Cities in Germany data set

Click here to go to the Github repository. Summary from Github:

We took the 79 largest cities of Germany from Wikipedia (https://en.wikipedia.org/wiki/List_of_cities_in_Germany_by_population). Using the Google Maps API, we calculated the distance for a road trip from one city to all other cities, repeating this process for every of the 79 cities. Therefore we obtain a matrix for the duration of a trip from one city to another, as well as for the distance. Additionally, we used the coordinates from the same Wikipedia article and the radius of the earth to compute the great-circle distance between two cities.

Airports data set

Click here to go to the Github repository. Summary from Github:

This README explains the content of FlightData.mat. FlightData.mat contains six different variables.

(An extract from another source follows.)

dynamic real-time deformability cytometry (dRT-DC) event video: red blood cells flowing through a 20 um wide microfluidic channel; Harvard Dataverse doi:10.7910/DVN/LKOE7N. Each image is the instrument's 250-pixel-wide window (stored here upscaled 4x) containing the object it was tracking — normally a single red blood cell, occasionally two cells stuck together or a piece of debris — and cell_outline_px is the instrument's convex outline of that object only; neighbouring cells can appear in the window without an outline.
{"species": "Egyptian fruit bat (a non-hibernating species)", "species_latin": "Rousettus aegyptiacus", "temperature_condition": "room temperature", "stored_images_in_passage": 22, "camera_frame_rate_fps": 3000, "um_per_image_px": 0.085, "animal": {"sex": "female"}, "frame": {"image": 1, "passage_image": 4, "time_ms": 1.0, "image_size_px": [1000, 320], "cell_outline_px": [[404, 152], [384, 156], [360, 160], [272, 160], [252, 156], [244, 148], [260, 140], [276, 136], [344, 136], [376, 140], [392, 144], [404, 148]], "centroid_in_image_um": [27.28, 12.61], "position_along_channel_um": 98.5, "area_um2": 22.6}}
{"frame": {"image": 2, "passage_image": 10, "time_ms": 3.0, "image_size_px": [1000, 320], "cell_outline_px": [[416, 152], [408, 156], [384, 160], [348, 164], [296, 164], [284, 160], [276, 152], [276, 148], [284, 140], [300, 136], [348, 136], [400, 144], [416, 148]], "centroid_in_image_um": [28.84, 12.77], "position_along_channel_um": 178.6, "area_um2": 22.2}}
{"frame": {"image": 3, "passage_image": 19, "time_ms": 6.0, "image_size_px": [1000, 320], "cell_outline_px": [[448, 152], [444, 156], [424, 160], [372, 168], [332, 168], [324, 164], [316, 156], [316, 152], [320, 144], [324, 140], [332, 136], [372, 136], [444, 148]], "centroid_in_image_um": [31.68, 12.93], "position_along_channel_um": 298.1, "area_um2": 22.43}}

It is a summary of “On-Flight Market Passengers Enplaned” arriving or leaving the US in the year 2010. Note, that the data is arranged in such a way, that the entries in Names are sorted according to the number of passengers leaving an Airport, meaning that sum(Traffic) is decreasing.

Names Names is a cell array of three letter airport identifiers, e.g. ‘ATL’ for Hartsfield- Jackson Atlanta International Airport.

Latitude Latitude is a double array that contains the latitude of the airports listed in Names.

Longitude Longitude is a double array that contains the longitude of the airports listed in Names.

Traffic Traffic is a matrix that contains in row i, column j the number of “On-Flight Market Passengers Enplaned” from airport Names(i) to airport Names(j).

Distance Distance is a matrix that contains in row i, column j the degree (in deg) of the angle that is spanned by the shortest connection of the airport Names(i) and Names(j). The distance in meters is then given by the expression 2 pi R Distance(i,j) / 360, where R is the radius of the earth.

FullAirportDetails FullAirportDetails is a cell matrix that contains detailed information about the airports. The order is the same as in Names. The information provided are: “Name”, “City”, “Country”, “IATA/FAA”, “ICAO”, “Latitude”, “Longitude”, “Altitude”, “Timezone”, “DST”.

Sources: For flight data: https://toreopsahl.com/datasets/#usairports http://www.transtats.bts.gov

For airport data: http://openflights.org/data.html

License: The AirportDataSet is made available under the Open Database License. Any rights in individual contents of the database are licensed under the Database Contents License. In short, these mean that you are welcome to use the data as you wish, if and only if you both acknowledge the source and and license any derived works made available to the public with a free license as well.